This work addresses the challenge of controlling dexterous multi-fingered hands in millimeter-precision tasks—such as bimanual piano playing—where control often fails due to the scarcity of high-quality real-world data and the difficulty of sim-to-real transfer. To overcome this, the authors propose HandelBot, a two-stage framework that first performs structured joint-space alignment through physical experiments and then refines fine motor skills via residual reinforcement learning. Using only 30 minutes of real-world interaction data, HandelBot achieves high-fidelity performance across five standard piano pieces, outperforming direct simulation-to-reality deployment by a factor of 1.8. The key innovation lies in the integration of structured fine-tuning with residual learning, which substantially enhances the real-world adaptability of simulation-pretrained policies in precision manipulation tasks.

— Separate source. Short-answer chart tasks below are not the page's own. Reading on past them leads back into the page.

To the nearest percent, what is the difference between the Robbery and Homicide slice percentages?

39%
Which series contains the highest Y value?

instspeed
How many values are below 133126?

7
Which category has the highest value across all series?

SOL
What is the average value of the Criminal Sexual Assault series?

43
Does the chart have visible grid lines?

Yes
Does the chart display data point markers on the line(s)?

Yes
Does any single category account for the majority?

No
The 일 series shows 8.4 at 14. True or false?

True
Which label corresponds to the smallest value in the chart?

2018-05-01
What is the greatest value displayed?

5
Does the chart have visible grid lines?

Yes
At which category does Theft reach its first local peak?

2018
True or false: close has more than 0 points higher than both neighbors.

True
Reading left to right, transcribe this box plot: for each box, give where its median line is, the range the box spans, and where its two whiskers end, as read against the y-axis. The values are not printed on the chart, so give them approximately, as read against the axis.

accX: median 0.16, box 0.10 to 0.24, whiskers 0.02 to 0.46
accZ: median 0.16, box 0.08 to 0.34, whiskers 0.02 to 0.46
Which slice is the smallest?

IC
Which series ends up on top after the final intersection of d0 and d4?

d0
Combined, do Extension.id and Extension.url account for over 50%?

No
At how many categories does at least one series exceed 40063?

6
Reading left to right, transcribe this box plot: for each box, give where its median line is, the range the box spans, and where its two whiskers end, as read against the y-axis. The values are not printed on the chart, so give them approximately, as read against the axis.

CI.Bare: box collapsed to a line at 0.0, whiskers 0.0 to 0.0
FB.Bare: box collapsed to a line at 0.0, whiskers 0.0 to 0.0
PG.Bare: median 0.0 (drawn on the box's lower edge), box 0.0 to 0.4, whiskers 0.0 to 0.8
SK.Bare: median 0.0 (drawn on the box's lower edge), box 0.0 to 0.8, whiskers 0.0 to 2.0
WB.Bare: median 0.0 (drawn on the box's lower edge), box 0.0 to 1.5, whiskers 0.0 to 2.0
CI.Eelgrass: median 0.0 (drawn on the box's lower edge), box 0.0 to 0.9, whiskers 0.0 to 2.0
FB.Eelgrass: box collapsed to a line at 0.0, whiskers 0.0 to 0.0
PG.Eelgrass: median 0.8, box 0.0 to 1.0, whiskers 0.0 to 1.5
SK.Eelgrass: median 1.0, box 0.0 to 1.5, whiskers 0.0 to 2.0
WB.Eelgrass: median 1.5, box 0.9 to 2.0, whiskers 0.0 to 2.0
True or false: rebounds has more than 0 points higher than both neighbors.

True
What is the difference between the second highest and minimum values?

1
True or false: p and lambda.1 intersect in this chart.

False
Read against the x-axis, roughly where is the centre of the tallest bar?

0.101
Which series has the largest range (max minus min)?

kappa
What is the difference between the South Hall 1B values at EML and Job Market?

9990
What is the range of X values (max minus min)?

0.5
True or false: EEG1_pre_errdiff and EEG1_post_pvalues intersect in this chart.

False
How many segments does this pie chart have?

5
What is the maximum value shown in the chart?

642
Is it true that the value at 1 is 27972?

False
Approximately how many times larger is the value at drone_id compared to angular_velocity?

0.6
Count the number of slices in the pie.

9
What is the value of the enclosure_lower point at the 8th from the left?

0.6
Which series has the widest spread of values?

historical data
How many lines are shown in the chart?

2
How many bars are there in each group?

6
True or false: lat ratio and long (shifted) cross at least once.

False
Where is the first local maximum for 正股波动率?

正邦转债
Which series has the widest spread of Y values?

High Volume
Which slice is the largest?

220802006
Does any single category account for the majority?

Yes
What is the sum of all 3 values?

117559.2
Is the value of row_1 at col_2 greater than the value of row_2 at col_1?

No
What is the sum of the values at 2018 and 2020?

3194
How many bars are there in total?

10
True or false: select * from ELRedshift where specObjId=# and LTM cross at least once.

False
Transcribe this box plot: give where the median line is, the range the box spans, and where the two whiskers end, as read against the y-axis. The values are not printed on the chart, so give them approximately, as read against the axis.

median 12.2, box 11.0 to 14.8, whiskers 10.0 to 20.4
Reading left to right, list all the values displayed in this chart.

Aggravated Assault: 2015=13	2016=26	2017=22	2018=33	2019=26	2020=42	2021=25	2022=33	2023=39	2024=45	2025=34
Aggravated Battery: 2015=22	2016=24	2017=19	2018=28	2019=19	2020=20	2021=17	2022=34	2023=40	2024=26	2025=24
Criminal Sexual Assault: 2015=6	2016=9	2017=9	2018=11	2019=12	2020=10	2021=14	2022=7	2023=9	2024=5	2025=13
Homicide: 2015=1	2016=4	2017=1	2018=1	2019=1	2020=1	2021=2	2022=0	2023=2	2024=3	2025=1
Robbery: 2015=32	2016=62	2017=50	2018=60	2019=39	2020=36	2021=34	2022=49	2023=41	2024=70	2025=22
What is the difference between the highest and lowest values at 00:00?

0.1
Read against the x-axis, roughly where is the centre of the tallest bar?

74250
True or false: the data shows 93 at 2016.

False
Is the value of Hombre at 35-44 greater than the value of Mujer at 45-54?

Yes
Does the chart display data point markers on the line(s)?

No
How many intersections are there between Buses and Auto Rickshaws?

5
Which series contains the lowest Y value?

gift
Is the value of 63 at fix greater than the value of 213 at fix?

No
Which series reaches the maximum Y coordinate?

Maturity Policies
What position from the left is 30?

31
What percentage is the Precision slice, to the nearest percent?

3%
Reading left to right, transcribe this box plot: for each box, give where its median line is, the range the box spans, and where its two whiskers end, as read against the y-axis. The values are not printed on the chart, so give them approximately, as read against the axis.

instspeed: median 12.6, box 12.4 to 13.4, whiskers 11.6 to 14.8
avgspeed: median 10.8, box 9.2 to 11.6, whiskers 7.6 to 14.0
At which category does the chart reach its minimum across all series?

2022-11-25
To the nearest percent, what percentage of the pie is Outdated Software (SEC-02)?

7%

Mastering dexterous manipulation with multi-fingered hands has been a grand challenge in robotics for decades. Despite its potential, the difficulty of collecting high-quality data remains a primary bottleneck for high-precision tasks. While reinforcement learning and simulation-to-real-world transfer offer a promising alternative, the transferred policies often fail for tasks demanding millimeter-scale precision, such as bimanual piano playing. In this work, we introduce HandelBot, a framework that combines a simulation policy and rapid adaptation through a two-stage pipeline. Starting from a simulation-trained policy, we first apply a structured refinement stage to correct spatial alignments by adjusting lateral finger joints based on physical rollouts. Next, we use residual reinforcement learning to autonomously learn fine-grained corrective actions. Through extensive hardware experiments across five recognized songs, we demonstrate that HandelBot can successfully perform precise bimanual piano playing. Our system outperforms direct simulation deployment by a factor of 1.8x and requires only 30 minutes of physical interaction data.